Damus
Gigi · 3d
considering buying hardware to run everything locally. Would should I buy? #asknostr
Joe Resident profile picture
r/LocalLlama is the best resource for this question

tldr: For agentic-type tasks in the background, probably an apple M series with lots of VRAM. And Qwen 3.5 27b has reached a level of agentic effectiveness that can run on a single 3090 that is kinda staggering (something like opus 4.1)

rough breakdown:
For most cost effective+fastest, stack 3090s until you have enough VRAM to run the model size class you want.

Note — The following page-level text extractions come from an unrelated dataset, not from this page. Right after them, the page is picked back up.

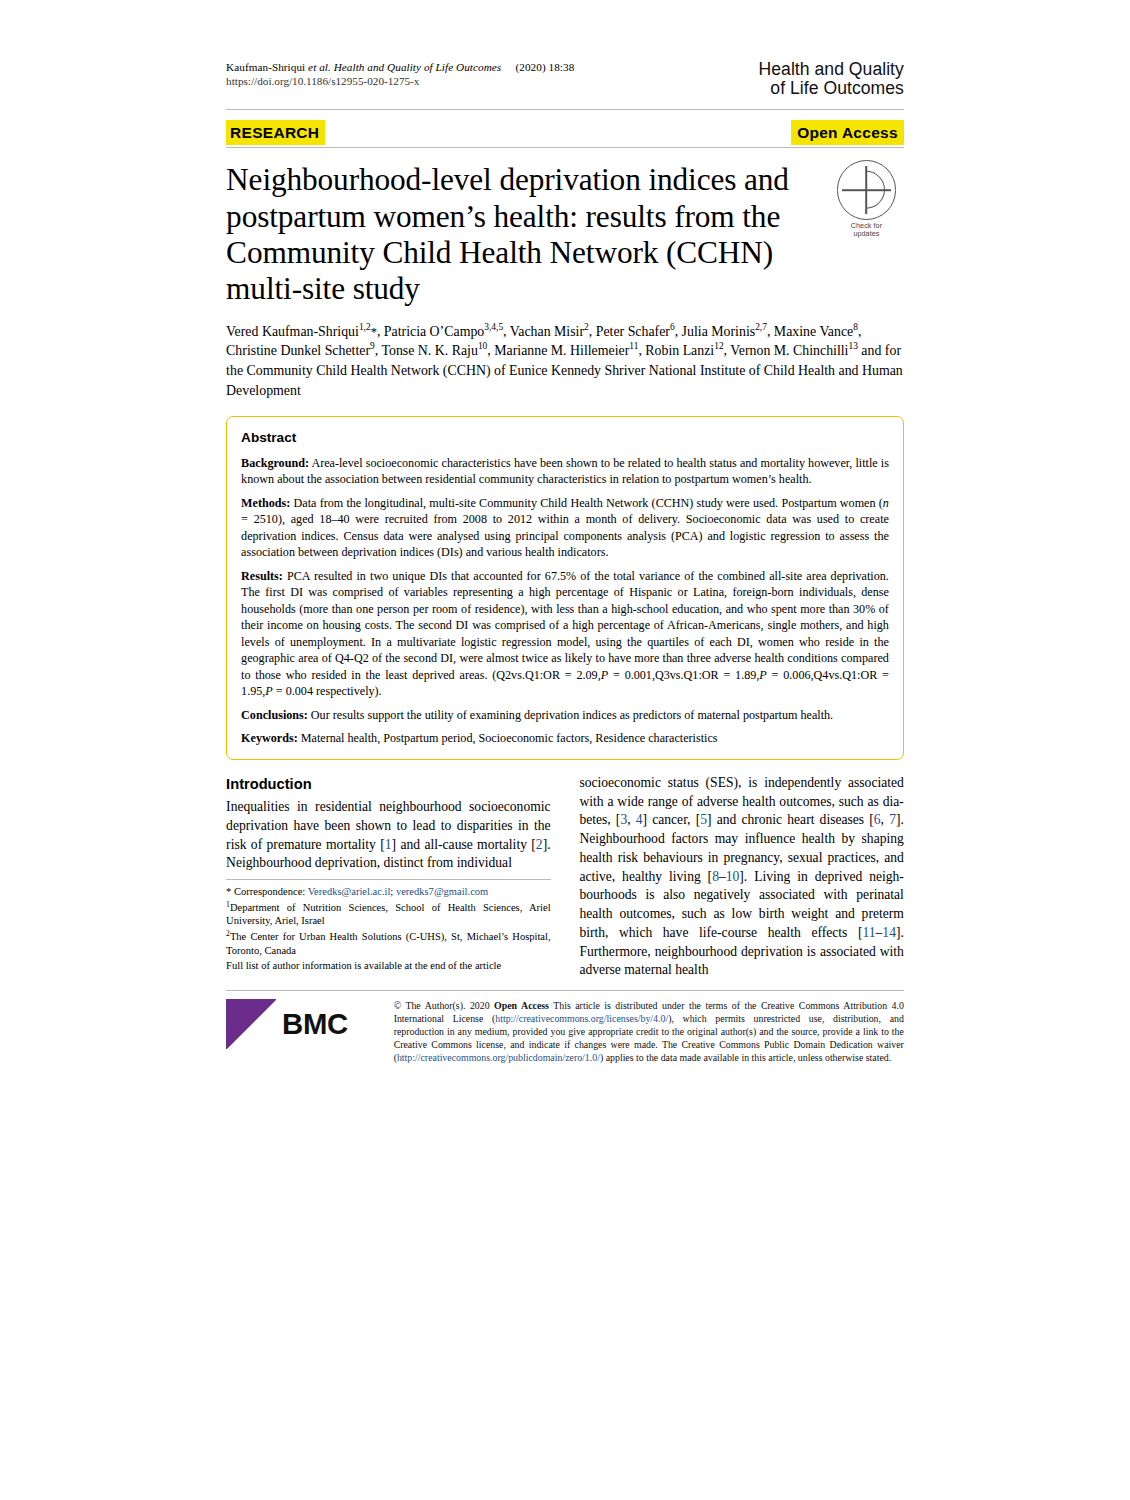Kaufman-Shriqui et al. Health and Quality of Life Outcomes (2020) 18:38
https://doi.org/10.1186/s12955-020-1275-x
Health and Qualityof Life Outcomes
RESEARCH
Open Access
Check for
updates
Neighbourhood-level deprivation indices and postpartum women’s health: results from the Community Child Health Network (CCHN) multi-site study
Vered Kaufman-Shriqui1,2*, Patricia O’Campo3,4,5, Vachan Misir2, Peter Schafer6, Julia Morinis2,7, Maxine Vance8, Christine Dunkel Schetter9, Tonse N. K. Raju10, Marianne M. Hillemeier11, Robin Lanzi12, Vernon M. Chinchilli13 and for the Community Child Health Network (CCHN) of Eunice Kennedy Shriver National Institute of Child Health and Human Development
Abstract
Background: Area-level socioeconomic characteristics have been shown to be related to health status and mortality however, little is known about the association between residential community characteristics in relation to postpartum women’s health.
Methods: Data from the longitudinal, multi-site Community Child Health Network (CCHN) study were used. Postpartum women (n = 2510), aged 18–40 were recruited from 2008 to 2012 within a month of delivery. Socioeconomic data was used to create deprivation indices. Census data were analysed using principal components analysis (PCA) and logistic regression to assess the association between deprivation indices (DIs) and various health indicators.
Results: PCA resulted in two unique DIs that accounted for 67.5% of the total variance of the combined all-site area deprivation. The first DI was comprised of variables representing a high percentage of Hispanic or Latina, foreign-born individuals, dense households (more than one person per room of residence), with less than a high-school education, and who spent more than 30% of their income on housing costs. The second DI was comprised of a high percentage of African-Americans, single mothers, and high levels of unemployment. In a multivariate logistic regression model, using the quartiles of each DI, women who reside in the geographic area of Q4-Q2 of the second DI, were almost twice as likely to have more than three adverse health conditions compared to those who resided in the least deprived areas. (Q2vs.Q1:OR = 2.09,P = 0.001,Q3vs.Q1:OR = 1.89,P = 0.006,Q4vs.Q1:OR = 1.95,P = 0.004 respectively).
Conclusions: Our results support the utility of examining deprivation indices as predictors of maternal postpartum health.
Keywords: Maternal health, Postpartum period, Socioeconomic factors, Residence characteristics
Introduction
Inequalities in residential neighbourhood socioeconomic deprivation have been shown to lead to disparities in the risk of premature mortality [1] and all-cause mortality [2]. Neighbourhood deprivation, distinct from individual
* Correspondence: Veredks@ariel.ac.il; veredks7@gmail.com
1Department of Nutrition Sciences, School of Health Sciences, Ariel University, Ariel, Israel
2The Center for Urban Health Solutions (C-UHS), St, Michael’s Hospital, Toronto, Canada
Full list of author information is available at the end of the article
socioeconomic status (SES), is independently associated with a wide range of adverse health outcomes, such as diabetes, [3, 4] cancer, [5] and chronic heart diseases [6, 7]. Neighbourhood factors may influence health by shaping health risk behaviours in pregnancy, sexual practices, and active, healthy living [8–10]. Living in deprived neighbourhoods is also negatively associated with perinatal health outcomes, such as low birth weight and preterm birth, which have life-course health effects [11–14]. Furthermore, neighbourhood deprivation is associated with adverse maternal health
BMC
© The Author(s). 2020 Open Access This article is distributed under the terms of the Creative Commons Attribution 4.0 International License (http://creativecommons.org/licenses/by/4.0/), which permits unrestricted use, distribution, and reproduction in any medium, provided you give appropriate credit to the original author(s) and the source, provide a link to the Creative Commons license, and indicate if changes were made. The Creative Commons Public Domain Dedication waiver (http://creativecommons.org/publicdomain/zero/1.0/) applies to the data made available in this article, unless otherwise stated.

For most cost effective/easiest/most power efficient, buy an M1 Max with as much VRAM as you need to run the models you want (I recently got a 64gb M1 Max for $1200 that runs Qwen 3.5 122b at about 200 t/s prompt processing, 20 t/s generation. Running continuous openclaw cron jobs in the background, sipping power, not heating up the room or making any noise, love it)

For a bigger budget+fastest, stack 5090s (32gb), or if you don't want so many gpus to physically manage, NVIDIA RTX Pro 6000 Blackwell (96gb).

For bigger budget+easiest, M3 Ultra or M4 Max with lots of VRAM, or wait for M5 Ultra/max. Performance comparison: https://github.com/ggml-org/llama.cpp/discussions/4167

AMD is a place to go to increase cost effectiveness in exchange for more software management headache. Ryzen AI Max+ 395 128gb is an interesting alternative to large-vram mac setups for running big models with minimal hardware and max power efficiency.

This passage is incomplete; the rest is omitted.